(Material provided begins)
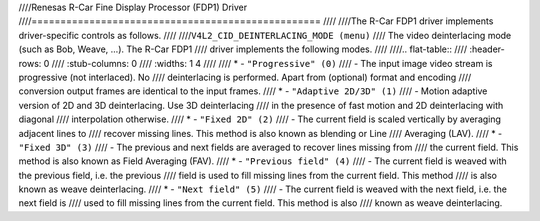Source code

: ////Renesas R-Car Fine Display Processor (FDP1) Driver
////==================================================
////
////The R-Car FDP1 driver implements driver-specific controls as follows.
////
////``V4L2_CID_DEINTERLACING_MODE (menu)``
////    The video deinterlacing mode (such as Bob, Weave, ...). The R-Car FDP1
////    driver implements the following modes.
////
////.. flat-table::
////    :header-rows:  0
////    :stub-columns: 0
////    :widths:       1 4
////
////    * - ``"Progressive" (0)``
////      - The input image video stream is progressive (not interlaced). No
////        deinterlacing is performed. Apart from (optional) format and encoding
////        conversion output frames are identical to the input frames.
////    * - ``"Adaptive 2D/3D" (1)``
////      - Motion adaptive version of 2D and 3D deinterlacing. Use 3D deinterlacing
////        in the presence of fast motion and 2D deinterlacing with diagonal
////        interpolation otherwise.
////    * - ``"Fixed 2D" (2)``
////      - The current field is scaled vertically by averaging adjacent lines to
////        recover missing lines. This method is also known as blending or Line
////        Averaging (LAV).
////    * - ``"Fixed 3D" (3)``
////      - The previous and next fields are averaged to recover lines missing from
////        the current field. This method is also known as Field Averaging (FAV).
////    * - ``"Previous field" (4)``
////      - The current field is weaved with the previous field, i.e. the previous
////        field is used to fill missing lines from the current field. This method
////        is also known as weave deinterlacing.
////    * - ``"Next field" (5)``
////      - The current field is weaved with the next field, i.e. the next field is
////        used to fill missing lines from the current field. This method is also
////        known as weave deinterlacing.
(Material provided ends)
Job item:
Restate all entries exactly; pictures stay out.

Result of the task:
Source code

: ////Renesas R-Car Fine Display Processor (FDP1) Driver
////==================================================
////
////The R-Car FDP1 driver implements driver-specific controls as follows.
////
////``V4L2_CID_DEINTERLACING_MODE (menu)``
////    The video deinterlacing mode (such as Bob, Weave, ...). The R-Car FDP1
////    driver implements the following modes.
////
////.. flat-table::
////    :header-rows:  0
////    :stub-columns: 0
////    :widths:       1 4
////
////    * - ``"Progressive" (0)``
////      - The input image video stream is progressive (not interlaced). No
////        deinterlacing is performed. Apart from (optional) format and encoding
////        conversion output frames are identical to the input frames.
////    * - ``"Adaptive 2D/3D" (1)``
////      - Motion adaptive version of 2D and 3D deinterlacing. Use 3D deinterlacing
////        in the presence of fast motion and 2D deinterlacing with diagonal
////        interpolation otherwise.
////    * - ``"Fixed 2D" (2)``
////      - The current field is scaled vertically by averaging adjacent lines to
////        recover missing lines. This method is also known as blending or Line
////        Averaging (LAV).
////    * - ``"Fixed 3D" (3)``
////      - The previous and next fields are averaged to recover lines missing from
////        the current field. This method is also known as Field Averaging (FAV).
////    * - ``"Previous field" (4)``
////      - The current field is weaved with the previous field, i.e. the previous
////        field is used to fill missing lines from the current field. This method
////        is also known as weave deinterlacing.
////    * - ``"Next field" (5)``
////      - The current field is weaved with the next field, i.e. the next field is
////        used to fill missing lines from the current field. This method is also
////        known as weave deinterlacing.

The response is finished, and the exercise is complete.